The remarkable resilience and tenacity of women is the focus of Christina Baker Kline’s latest novel, The Exiles, in which Kline delves into the historical reality of female convicts who were sent from England to Tasmania and Australia in the nineteenth century.
Three perspectives reveal the harsh environments and dangers awaiting women in Van Diemen’s Land, the name for Tasmania at the time. Evangeline, a governess, was seduced by her employer’s son and accused of stealing. She discovers her pregnancy in Newgate prison and is sentenced for transport to the penal colony. Hazel, a skilled midwife, was sentenced to seven years’ transport for stealing a silver spoon. The third point of view belongs to Mathinna, an orphan daughter of the Lowreenne tribe of Aborigines who has been adopted by the new governor of Van Diemen’s Land.

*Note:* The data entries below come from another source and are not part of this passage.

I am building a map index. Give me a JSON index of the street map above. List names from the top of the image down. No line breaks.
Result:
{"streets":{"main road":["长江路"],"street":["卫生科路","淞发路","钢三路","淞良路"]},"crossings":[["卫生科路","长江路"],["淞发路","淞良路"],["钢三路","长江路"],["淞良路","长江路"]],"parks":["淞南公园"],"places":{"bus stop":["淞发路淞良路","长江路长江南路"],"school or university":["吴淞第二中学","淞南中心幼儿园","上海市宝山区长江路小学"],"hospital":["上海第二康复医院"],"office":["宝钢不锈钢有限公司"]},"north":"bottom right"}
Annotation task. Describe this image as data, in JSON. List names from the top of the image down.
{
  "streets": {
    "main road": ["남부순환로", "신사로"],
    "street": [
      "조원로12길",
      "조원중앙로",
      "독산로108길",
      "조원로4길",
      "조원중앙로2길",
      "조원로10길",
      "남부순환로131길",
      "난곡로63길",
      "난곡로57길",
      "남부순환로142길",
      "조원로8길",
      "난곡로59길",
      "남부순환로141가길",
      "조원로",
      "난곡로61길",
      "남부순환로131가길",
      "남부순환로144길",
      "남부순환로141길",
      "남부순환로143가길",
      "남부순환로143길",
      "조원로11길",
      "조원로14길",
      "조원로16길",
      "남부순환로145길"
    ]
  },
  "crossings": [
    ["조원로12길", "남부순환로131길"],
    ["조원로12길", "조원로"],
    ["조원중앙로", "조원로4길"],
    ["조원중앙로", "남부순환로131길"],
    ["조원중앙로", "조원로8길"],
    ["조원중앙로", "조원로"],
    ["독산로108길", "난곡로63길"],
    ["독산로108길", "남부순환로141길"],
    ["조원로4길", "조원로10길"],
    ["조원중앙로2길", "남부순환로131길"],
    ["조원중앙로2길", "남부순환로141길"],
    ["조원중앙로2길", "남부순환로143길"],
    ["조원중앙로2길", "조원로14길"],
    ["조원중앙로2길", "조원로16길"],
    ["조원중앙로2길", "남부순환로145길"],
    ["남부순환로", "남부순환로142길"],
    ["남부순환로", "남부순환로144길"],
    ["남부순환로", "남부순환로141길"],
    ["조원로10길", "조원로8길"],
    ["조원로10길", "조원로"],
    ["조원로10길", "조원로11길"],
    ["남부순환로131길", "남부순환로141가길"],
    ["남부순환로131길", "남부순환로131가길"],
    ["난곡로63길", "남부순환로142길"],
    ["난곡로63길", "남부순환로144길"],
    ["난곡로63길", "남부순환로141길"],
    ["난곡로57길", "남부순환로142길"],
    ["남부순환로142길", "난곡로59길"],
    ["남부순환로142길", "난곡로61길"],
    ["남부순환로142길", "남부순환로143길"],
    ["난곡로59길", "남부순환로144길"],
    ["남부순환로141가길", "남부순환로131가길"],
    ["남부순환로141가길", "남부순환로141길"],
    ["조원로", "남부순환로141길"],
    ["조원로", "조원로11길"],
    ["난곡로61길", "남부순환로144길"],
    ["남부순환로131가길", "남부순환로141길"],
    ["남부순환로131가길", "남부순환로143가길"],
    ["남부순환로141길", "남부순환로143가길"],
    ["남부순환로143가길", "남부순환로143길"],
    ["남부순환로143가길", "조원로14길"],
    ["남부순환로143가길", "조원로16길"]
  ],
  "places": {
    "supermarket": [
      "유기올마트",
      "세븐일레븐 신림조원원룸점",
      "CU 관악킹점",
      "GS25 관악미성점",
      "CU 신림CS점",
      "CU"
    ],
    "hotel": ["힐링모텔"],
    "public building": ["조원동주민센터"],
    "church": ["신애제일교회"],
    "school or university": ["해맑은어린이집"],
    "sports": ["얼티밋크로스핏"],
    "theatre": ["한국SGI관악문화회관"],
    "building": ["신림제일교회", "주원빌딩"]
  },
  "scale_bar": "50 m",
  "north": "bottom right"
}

Kline brings these characters so vividly to life that I wanted to meet them, they seemed so real. I was fascinated by the juxtaposition of the women’s perspectives and their tenacity in the face of adversity. The violence toward and oppression of female convicts in England during the nineteenth century is reflected in the trials of each of the women featured in The Exiles. I had heard about the penal colonies of Australia, but I did not realize that around 25,000 women were sent there. To ensure historical accuracy, Kline vetted her novel with two professors, one descended from Australian convicts and one of Aboriginal descent.
In The Exiles, Kline highlights the history of ordinary people, those “who have historically been on the fringes of society, whose stories have been unnoticed or obscured.” Kline draws a contrast to the restrictive, classism of Victorian England and the freedom available to women convicts if they could survive the voyage, imprisonment and punishments in Tasmania. I thoroughly relished Kline’s meticulous research and inspiring characters.